RESULTS - The technical characteristics of the machine used for the test were reported.
- Figure 2 was revised, highlighting and describing each panel within GASOLINE app.

CONCLUSIONS
- A new paragraph describing some interesting applications of GASOLINE, concerning annotation transfer and protein function prediction, was added.

See the authors' detailed response to the review by Rintaro Saito
See the authors' detailed response to the review by Byung-Jun Yoon
See the authors' detailed response to the review by Antonio J. Perez Pulido and Pablo Mier

Introduction

In the last few years there has been a rapid growth of biological network data, including protein-protein interaction (PPI) networks, metabolic networks and regulatory networks16. Among these, PPI networks are important in several biological phenomena such as signaling, transcriptional regulation and formation of multi-enzyme complexes7.

Comparing PPI networks of evolutionary distant species can help to understand the regulation of a specific function or process, which the sequence comparison alone cannot explain8. Network alignment detects functionally orthologous proteins across networks of different species. Alignment methods can be local or global. In local alignment, networks are compared in order to find conserved protein complexes or pathways810. Global alignment methods1013 try to find a complete one-to-one mapping between functional orthologous to infer evolutionary relationships among different species.

Most network alignment algorithms have been provided with their implementations, however none of them is fully integrated within Cytoscape. Cytoscape14 is an open source platform for visualizing and analyzing molecular interaction networks and integrating data with gene expression profiles and other kind of knowledge. Cytoscape functionality can be easily extended through Java apps.

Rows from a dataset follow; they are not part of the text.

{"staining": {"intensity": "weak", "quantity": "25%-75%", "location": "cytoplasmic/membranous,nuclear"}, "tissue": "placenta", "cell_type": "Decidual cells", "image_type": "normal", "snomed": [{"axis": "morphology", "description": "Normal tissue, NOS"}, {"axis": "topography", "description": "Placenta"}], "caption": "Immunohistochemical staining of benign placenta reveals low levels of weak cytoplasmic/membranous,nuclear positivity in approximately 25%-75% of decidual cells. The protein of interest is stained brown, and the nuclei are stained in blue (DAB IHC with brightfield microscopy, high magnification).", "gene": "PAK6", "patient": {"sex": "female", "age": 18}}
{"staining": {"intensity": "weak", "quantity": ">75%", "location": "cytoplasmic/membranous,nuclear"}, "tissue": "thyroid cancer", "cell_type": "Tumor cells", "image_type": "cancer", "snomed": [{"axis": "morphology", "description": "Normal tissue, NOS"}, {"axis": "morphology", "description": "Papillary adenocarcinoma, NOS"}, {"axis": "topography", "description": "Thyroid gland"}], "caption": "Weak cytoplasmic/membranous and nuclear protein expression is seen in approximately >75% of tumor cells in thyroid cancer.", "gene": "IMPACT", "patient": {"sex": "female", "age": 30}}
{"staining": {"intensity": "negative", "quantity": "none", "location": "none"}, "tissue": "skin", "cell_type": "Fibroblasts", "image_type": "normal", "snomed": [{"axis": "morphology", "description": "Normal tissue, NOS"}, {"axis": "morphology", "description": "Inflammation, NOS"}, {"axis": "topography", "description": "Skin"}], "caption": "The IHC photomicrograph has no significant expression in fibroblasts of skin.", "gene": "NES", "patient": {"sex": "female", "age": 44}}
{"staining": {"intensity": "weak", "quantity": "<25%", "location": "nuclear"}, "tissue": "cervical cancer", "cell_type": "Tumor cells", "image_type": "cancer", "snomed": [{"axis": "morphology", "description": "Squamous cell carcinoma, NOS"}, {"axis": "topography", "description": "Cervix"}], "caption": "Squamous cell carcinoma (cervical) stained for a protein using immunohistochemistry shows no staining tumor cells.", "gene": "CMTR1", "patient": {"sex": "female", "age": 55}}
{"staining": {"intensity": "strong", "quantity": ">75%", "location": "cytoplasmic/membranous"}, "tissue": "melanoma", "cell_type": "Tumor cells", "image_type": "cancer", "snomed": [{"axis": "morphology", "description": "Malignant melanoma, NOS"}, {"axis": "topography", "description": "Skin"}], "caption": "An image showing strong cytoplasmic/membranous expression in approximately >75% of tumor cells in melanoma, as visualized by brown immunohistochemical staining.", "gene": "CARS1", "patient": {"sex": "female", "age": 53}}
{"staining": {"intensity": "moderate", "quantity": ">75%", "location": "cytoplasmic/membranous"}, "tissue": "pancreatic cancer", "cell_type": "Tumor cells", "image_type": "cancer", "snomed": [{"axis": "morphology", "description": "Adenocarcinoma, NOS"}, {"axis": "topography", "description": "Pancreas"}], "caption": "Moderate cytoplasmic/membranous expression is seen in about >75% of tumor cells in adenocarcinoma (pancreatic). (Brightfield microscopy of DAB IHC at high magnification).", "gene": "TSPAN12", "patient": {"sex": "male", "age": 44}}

Here, we describe a Cytoscape app based on GASOLINE (Greedy And Stochastic algorithm for Optimal Local alignment of Interaction NEtworks), a greedy and stochastic algorithm for multiple local alignment of PPI networks, introduced in15. We chose to build a Cytoscape app for GASOLINE because Cytoscape is a very popular tool in bioinformatics and is written in Java, therefore multi-platform.

The algorithm starts by identifying a set of similar nodes, one from each network, by using a Gibbs Sampling strategy (bootstrap phase). Then, a similar technique is applied in the iterative phase, where the alignment is extended until the local density of the aligned subgraphs increases. A single extension step consists of adding one node from each network to the current subgraph alignment. Finally, in the refinement phase, the alignment is refined by iteratively removing aligned nodes and adding new mapped ones.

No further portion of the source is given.